Yaitu ber-i’tiqad (meyakini) dan berikrar bahwasannya tidak ada yang berhak disembah dan menerima ibadah kecuali Allah , menta’ati hal tersebut dan mengamalkannya. La ilaaha menafikan hak penyembahan dari selain Allah , siapapun orangnya. Illallah adalah penetapan hak Allah semata untuk disembah.
Jadi makna kalimat ini secara ijmal (global) adalah, “Tidak ada sesembahan yang haq selain Allah”.
Khabar لا harus di taqdirkan بِحَقٍّ (yang haq), tidak boleh ditaqdirkan dengan مَوْجُوْدٌ (ada).

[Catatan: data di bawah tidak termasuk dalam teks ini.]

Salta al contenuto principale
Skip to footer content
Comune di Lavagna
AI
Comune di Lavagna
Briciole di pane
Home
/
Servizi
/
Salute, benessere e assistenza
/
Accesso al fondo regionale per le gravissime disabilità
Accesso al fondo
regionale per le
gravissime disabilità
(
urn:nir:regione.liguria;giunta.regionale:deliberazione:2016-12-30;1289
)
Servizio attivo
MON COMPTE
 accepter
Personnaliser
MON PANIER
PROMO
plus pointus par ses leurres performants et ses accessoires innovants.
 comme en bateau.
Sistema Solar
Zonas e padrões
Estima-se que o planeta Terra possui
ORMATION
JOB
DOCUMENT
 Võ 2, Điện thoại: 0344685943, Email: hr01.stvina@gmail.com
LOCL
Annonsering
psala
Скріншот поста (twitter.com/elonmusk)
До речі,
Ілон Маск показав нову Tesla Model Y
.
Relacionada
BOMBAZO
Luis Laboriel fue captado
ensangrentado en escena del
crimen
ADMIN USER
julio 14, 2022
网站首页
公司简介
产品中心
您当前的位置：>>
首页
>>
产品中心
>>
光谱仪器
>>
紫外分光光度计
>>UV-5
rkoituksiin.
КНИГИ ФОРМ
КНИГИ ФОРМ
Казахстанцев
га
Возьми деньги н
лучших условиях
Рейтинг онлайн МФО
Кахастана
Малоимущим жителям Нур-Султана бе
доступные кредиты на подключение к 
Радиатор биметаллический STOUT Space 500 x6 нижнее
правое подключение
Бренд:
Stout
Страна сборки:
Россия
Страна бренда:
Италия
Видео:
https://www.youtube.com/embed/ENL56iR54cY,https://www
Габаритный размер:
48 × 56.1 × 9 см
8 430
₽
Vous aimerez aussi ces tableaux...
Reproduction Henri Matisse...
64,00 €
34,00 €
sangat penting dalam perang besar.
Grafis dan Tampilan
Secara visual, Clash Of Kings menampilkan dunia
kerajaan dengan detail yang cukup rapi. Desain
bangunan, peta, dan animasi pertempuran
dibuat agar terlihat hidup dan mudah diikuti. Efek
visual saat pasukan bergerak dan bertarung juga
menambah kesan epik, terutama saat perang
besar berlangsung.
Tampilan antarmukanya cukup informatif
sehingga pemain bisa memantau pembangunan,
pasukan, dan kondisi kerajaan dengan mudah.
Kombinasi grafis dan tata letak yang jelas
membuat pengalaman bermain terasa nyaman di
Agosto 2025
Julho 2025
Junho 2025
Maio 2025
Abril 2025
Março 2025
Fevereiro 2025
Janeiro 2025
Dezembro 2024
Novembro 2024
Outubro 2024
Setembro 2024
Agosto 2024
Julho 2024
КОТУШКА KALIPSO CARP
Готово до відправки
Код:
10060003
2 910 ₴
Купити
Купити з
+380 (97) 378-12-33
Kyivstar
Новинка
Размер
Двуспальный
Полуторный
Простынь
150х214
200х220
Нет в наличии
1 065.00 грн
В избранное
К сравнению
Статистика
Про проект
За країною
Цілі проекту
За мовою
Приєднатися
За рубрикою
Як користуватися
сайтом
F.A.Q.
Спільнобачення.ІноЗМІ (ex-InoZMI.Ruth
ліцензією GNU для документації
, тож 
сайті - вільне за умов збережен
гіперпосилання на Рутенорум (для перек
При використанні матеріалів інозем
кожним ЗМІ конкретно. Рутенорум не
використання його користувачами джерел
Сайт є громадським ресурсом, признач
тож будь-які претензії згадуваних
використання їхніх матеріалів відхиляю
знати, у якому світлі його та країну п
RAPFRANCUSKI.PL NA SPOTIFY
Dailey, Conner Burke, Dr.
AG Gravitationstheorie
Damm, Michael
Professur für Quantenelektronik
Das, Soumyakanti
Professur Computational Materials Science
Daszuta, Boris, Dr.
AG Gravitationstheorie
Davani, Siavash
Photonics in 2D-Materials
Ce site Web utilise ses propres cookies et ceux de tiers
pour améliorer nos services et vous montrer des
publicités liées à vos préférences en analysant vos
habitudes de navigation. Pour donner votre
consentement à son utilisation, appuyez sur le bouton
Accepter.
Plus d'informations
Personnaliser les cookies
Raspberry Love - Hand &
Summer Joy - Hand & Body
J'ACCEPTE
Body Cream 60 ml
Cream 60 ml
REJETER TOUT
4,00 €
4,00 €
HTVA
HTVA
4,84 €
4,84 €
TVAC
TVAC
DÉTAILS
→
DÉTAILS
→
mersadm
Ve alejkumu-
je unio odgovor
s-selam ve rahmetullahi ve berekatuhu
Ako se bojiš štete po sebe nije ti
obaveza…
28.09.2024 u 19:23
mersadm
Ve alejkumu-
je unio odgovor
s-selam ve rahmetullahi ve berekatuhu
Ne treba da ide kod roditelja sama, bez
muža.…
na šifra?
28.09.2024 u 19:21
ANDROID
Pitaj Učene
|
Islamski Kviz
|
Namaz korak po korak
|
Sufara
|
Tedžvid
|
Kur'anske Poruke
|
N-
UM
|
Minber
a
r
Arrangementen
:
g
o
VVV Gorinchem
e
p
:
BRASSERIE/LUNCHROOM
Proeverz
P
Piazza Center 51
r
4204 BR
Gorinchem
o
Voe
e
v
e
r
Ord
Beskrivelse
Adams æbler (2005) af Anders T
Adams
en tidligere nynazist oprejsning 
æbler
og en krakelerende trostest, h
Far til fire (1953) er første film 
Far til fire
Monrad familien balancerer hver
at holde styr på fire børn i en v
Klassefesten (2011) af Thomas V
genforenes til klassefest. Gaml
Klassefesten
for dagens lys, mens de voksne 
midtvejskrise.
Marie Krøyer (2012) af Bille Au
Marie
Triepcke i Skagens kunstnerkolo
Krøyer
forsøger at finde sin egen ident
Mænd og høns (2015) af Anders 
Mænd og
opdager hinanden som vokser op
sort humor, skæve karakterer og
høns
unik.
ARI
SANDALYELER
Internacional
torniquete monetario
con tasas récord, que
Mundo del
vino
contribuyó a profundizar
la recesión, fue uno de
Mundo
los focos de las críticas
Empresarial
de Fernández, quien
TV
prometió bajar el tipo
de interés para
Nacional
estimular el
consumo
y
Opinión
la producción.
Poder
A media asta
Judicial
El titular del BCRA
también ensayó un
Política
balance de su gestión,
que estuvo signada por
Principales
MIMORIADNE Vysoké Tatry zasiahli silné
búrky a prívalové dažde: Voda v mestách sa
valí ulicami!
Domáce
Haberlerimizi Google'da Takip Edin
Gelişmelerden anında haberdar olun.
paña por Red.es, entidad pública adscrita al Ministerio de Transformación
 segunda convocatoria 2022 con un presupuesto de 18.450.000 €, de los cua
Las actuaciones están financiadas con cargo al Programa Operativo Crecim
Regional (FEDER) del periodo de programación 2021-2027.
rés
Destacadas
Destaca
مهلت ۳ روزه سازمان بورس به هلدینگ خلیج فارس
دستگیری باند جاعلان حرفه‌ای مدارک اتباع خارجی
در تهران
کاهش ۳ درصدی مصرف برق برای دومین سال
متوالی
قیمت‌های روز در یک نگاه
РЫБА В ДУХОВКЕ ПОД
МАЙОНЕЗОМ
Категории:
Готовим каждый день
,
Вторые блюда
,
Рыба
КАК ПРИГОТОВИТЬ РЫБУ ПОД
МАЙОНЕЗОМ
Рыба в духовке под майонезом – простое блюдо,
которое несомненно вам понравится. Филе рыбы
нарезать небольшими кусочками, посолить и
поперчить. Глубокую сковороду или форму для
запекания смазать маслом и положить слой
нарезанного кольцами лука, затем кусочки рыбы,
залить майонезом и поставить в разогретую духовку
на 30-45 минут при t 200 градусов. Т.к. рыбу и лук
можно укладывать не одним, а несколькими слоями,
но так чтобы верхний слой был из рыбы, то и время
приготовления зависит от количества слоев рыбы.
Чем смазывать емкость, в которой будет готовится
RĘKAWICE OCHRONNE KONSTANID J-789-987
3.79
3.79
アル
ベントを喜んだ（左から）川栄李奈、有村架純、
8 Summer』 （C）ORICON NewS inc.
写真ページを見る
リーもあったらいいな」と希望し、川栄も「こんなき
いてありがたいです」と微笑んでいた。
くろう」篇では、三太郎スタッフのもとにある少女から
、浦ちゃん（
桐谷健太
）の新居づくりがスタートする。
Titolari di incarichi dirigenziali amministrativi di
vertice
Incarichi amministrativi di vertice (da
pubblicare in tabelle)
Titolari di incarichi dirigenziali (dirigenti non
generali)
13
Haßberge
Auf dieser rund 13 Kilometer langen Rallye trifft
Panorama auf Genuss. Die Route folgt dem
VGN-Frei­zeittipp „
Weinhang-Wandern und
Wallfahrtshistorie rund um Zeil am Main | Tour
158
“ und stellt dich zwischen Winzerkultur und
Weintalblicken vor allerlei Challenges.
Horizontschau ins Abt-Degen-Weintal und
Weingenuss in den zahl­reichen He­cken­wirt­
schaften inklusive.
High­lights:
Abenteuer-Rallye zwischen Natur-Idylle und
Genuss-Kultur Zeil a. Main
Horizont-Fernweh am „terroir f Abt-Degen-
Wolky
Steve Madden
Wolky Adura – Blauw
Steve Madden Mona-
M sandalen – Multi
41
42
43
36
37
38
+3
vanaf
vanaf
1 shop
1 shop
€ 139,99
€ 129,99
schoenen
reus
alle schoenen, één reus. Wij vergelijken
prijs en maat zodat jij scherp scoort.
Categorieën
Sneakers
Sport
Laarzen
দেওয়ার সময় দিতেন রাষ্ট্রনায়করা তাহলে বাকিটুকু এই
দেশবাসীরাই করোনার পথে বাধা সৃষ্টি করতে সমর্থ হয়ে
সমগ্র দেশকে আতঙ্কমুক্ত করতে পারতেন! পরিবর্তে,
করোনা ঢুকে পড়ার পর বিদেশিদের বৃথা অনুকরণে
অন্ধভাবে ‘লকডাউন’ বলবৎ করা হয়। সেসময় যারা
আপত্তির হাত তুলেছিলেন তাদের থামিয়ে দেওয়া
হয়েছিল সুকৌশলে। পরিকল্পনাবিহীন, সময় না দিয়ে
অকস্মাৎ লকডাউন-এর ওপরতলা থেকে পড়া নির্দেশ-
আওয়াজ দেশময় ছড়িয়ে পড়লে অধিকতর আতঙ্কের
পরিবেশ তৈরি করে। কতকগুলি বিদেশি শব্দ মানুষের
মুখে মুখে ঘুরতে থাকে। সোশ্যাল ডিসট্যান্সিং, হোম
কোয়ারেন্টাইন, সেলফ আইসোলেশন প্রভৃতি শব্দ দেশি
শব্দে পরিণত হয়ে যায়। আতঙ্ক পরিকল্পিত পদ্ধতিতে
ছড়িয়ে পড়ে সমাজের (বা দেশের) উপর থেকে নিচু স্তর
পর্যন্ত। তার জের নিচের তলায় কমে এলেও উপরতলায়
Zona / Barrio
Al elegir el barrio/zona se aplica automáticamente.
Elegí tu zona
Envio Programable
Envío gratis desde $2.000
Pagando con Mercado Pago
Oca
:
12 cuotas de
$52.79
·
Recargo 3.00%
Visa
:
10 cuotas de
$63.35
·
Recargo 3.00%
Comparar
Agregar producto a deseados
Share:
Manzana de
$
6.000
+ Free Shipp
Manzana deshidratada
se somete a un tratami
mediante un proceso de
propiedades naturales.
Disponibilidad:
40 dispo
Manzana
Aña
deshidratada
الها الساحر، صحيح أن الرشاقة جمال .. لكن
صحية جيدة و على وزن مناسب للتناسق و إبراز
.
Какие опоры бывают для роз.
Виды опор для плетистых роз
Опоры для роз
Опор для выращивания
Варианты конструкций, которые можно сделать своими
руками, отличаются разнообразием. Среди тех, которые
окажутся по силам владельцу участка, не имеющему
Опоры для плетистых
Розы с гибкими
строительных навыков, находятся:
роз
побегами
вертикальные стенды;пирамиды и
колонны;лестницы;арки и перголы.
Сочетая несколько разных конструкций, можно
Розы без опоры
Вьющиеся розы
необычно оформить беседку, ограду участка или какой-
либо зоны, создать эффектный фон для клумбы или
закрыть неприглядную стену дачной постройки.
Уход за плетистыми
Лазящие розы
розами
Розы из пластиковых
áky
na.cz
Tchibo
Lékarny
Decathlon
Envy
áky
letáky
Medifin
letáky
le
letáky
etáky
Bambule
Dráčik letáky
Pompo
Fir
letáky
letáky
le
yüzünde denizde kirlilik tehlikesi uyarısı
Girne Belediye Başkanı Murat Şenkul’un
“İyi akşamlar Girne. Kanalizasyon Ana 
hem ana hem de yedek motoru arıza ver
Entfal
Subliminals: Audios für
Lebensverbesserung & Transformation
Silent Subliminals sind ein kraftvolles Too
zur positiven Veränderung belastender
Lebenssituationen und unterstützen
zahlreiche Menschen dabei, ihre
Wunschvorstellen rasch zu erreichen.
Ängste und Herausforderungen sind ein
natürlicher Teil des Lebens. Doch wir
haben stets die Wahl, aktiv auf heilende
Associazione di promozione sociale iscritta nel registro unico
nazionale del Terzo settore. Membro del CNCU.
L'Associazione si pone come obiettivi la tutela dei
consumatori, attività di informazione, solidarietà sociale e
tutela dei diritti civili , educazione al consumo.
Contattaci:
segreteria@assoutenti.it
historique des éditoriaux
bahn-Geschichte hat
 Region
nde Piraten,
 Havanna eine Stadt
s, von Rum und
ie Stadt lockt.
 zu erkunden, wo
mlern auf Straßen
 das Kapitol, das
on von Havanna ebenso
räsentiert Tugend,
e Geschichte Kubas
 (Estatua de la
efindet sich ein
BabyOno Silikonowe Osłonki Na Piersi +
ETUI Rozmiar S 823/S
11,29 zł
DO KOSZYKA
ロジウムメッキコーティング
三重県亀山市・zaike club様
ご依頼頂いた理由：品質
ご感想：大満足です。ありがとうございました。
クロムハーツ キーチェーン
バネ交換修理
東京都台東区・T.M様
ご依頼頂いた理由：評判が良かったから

Karena ini menyalahi kenyataan yang ada,
sebab tuhan yang disembah selain Allah banyak sekali. Hal itu akan
berarti bahwa menyembah tuhan-tuhan tersebut adalah ibadah pula untuk
Allah . Ini tentu kebathilan yang nyata.
Pembaca yang dirahmati Allah jika kita
perhatikan seksama, banyak tersebar keyakinan-keyakinan yang salah di
masyarakat kita. Kalimat لا اله الّا الله telah ditafsiri dengan
beberapa penafsiran yang batil, antara lain:
a. لا اله الّا الله artinya:
“Tidak ada sesembahan kecuali Allah”.
Ini adalah batil, karena maknanya: Sesungguhnya setiap yang disembah,
baik yang haq maupun yang batil itu adalah Allah.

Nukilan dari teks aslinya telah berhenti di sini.